This revival of a work first performed in full last year in Berlin and developed from the earlier play Cooler, chelfitsch (aka writer-director Toshiki Okada)’s Hot Pepper, Air Conditioner, and the Farewell Speech consists of three semi-connected episodes set in the same office.
In the first, three temps (haken staff) discuss the farewell party of a colleague in the break room. They do not talk; they each have monologues in which they move around in unrelated jerks based on everyday gestures. A lot of their speeches revolve around food preferences, the eponymous listings weekly freesheet, and other idiosyncractic banalities.

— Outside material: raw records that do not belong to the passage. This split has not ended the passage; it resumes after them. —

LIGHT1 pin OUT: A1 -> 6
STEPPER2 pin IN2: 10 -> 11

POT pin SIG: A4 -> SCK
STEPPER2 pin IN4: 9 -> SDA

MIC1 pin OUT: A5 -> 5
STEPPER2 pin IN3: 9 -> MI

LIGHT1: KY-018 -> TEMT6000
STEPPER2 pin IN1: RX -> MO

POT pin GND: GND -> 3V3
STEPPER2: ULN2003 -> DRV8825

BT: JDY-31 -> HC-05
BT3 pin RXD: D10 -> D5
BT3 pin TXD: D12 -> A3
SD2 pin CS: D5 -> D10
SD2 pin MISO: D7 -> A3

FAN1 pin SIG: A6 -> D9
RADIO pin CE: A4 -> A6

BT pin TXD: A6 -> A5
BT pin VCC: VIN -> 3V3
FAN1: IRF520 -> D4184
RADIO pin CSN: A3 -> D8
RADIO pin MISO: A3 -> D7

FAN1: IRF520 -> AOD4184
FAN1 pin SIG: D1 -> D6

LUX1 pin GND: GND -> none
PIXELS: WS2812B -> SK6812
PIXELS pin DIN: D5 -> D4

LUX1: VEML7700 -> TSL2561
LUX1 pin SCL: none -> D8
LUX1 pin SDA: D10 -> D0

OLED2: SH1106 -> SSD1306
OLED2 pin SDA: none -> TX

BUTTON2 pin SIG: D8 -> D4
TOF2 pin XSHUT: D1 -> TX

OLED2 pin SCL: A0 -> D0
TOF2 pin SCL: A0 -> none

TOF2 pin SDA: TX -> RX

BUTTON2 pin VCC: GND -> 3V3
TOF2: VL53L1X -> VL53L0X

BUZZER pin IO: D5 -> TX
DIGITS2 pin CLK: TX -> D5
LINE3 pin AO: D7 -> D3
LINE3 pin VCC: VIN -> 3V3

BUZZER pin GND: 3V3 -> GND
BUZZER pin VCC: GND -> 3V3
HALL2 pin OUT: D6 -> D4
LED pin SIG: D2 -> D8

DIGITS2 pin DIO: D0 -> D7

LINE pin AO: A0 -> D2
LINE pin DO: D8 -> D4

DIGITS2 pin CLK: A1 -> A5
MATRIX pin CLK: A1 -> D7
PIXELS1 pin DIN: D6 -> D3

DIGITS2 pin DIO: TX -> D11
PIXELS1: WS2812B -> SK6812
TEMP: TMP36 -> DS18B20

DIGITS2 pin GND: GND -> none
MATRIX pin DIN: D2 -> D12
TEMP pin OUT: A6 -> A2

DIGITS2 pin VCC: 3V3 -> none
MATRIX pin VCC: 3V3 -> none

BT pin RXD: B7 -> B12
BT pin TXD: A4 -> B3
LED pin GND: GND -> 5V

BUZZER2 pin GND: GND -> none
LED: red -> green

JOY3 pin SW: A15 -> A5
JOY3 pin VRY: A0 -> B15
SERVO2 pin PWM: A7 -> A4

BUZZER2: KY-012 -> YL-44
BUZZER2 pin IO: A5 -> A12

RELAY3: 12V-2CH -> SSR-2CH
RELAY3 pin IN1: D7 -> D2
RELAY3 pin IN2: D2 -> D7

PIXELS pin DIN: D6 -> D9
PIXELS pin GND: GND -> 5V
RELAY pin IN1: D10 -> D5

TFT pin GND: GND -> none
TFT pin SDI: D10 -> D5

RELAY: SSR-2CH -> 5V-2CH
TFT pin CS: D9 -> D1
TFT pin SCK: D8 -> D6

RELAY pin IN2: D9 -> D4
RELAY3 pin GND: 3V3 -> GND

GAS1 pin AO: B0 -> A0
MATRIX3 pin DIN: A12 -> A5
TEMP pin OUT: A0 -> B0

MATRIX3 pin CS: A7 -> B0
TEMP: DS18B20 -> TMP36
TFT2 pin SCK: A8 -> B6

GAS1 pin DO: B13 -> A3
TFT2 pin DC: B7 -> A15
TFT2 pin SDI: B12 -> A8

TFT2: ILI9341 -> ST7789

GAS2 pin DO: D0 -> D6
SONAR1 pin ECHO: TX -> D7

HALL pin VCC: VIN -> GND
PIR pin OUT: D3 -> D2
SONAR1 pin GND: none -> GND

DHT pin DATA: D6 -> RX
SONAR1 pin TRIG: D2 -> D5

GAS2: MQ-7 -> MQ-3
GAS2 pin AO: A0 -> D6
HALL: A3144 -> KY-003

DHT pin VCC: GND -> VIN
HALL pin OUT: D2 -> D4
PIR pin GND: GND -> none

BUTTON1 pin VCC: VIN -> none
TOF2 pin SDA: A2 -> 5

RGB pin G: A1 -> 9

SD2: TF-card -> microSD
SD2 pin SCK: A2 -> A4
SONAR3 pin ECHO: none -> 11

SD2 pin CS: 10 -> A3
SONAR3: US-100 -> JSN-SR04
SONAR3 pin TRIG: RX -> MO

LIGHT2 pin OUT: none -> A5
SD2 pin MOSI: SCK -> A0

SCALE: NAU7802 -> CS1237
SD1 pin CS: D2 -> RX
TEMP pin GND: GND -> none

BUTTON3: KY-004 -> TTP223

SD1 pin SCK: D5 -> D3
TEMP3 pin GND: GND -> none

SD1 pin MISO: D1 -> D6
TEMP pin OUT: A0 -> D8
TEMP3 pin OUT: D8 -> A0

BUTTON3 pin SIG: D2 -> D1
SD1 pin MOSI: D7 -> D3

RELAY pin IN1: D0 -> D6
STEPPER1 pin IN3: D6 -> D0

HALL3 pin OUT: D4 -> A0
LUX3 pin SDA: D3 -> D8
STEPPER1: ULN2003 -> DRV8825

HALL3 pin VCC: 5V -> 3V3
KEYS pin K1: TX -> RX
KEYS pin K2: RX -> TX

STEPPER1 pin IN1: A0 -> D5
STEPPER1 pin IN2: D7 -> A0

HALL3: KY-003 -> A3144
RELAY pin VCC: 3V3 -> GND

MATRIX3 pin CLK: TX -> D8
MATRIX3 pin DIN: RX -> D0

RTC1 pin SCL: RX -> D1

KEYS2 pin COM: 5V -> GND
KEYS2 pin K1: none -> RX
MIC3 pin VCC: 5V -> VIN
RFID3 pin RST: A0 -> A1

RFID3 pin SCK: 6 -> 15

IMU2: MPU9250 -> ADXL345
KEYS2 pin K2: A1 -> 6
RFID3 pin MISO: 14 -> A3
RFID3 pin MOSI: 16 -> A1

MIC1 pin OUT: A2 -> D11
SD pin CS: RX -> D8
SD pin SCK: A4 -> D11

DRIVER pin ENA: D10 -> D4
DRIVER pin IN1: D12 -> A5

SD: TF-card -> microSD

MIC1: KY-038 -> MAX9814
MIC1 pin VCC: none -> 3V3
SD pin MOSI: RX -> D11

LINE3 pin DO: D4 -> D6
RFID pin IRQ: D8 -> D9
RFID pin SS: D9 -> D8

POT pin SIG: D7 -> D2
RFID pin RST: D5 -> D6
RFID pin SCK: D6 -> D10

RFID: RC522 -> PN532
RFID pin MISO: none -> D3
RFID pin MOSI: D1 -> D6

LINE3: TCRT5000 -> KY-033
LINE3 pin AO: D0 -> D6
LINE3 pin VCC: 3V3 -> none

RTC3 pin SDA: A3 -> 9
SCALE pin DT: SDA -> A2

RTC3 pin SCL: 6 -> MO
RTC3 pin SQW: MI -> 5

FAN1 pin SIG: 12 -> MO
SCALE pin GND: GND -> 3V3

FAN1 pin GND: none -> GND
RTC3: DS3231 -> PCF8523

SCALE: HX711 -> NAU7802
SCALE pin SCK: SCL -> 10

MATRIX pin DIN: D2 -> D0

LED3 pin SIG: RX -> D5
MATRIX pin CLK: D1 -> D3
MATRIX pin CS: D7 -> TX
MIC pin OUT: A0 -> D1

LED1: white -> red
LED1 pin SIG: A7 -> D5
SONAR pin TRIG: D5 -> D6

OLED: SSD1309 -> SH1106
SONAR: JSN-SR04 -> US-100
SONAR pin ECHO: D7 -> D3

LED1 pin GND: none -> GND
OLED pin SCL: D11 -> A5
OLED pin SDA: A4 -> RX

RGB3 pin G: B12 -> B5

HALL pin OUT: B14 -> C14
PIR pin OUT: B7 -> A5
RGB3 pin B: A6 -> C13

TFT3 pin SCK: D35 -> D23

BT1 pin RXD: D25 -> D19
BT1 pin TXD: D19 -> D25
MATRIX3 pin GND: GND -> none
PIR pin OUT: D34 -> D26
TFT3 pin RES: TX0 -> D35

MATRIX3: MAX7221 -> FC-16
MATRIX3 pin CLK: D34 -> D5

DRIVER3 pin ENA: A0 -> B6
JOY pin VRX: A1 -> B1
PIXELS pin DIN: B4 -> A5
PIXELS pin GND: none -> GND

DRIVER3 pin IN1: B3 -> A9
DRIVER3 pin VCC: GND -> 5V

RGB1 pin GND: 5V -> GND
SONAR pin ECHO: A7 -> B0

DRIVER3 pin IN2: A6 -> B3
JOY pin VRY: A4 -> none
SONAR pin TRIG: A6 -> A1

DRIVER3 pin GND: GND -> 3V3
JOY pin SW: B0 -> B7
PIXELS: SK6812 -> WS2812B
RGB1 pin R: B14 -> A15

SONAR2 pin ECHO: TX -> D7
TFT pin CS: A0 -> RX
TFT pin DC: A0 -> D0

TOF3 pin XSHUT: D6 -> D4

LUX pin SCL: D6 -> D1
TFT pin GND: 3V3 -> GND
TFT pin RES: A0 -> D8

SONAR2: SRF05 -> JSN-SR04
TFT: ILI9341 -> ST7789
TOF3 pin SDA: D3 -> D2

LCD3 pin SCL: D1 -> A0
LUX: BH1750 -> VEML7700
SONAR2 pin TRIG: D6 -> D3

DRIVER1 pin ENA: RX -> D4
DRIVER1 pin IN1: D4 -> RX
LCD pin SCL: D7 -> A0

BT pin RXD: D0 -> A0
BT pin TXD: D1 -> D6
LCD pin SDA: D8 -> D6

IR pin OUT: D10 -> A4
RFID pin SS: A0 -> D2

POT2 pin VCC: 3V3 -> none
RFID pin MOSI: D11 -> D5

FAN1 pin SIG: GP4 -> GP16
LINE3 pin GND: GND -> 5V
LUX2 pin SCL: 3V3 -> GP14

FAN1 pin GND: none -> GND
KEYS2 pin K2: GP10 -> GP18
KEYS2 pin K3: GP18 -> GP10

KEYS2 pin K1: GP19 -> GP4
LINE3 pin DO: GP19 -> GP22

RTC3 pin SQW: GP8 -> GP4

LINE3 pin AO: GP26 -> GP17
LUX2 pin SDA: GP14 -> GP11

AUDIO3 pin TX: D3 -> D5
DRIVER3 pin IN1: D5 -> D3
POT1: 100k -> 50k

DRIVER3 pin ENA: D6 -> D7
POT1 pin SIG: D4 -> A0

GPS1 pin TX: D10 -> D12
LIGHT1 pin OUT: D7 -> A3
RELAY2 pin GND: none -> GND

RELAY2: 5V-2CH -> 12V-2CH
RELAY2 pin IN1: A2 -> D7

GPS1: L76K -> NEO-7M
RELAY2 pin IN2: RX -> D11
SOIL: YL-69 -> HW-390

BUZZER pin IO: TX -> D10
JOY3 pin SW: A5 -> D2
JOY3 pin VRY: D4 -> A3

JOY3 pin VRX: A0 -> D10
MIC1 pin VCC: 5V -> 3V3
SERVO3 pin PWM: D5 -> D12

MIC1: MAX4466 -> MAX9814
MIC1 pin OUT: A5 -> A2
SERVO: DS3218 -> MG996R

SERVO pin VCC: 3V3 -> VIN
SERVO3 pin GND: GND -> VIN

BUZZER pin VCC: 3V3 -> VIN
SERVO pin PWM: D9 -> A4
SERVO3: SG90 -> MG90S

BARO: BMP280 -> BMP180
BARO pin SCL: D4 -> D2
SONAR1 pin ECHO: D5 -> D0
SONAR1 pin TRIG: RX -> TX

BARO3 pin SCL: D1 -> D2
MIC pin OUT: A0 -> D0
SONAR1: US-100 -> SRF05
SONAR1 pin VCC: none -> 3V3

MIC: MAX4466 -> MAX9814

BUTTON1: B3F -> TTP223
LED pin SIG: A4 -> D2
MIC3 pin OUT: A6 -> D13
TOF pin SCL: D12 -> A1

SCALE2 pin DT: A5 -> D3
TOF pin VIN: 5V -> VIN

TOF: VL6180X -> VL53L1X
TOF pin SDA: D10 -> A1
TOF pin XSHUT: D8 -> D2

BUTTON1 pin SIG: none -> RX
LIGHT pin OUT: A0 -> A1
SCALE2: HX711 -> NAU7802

Next two workers have a protracted exchange about the air conditioner temperature in the office and who is changing the setting. The conversation literally repeats itself while the two performers’ dance grow more and more harried.
Finally we get the farewell speech from the worker leaving the company. Only, all she can talk about is shoes and soap!
The piece contains the chelfitsch trademarks: seemingly unconnected physical movements alongside colloquial, fractured dialogue. However, this time music and lighting play key parts. Each of the three scenes is played *with* (i.e. not just *against* but integrated with) a piece of music. The soundtrack is part of the performer, defining their movement and speech rhythms. Especially in the first sequence, where different colours illuminate for different performers’ speeches, making a kind of private disco effect.
As with all things chelfitsch, its focus is double-edged. The theme is ennui, alienation, even boredom. But it achieves this by revelling in those very things. Of course this can be pretty off-putting as well. The content of the dialogue is deliberately banal — but it also chillingly hammers home that this is indeed what we do discuss most of the time, especially at work.
The venue, on the top floor of Harajuku’s Laforet, was totally sold out with a fairly young audience, proof of chelfitsch’s immense following now. However, emerging afterwards into the masses of twenty-year-olds milling around the crepe stalls, clothes shops and Starbucks of Omotesando was a depressing experience. Much of this crowd were either students or so-called freeter, meaning they were detached from the horrors of modern work — but only replacing those shallows with their own.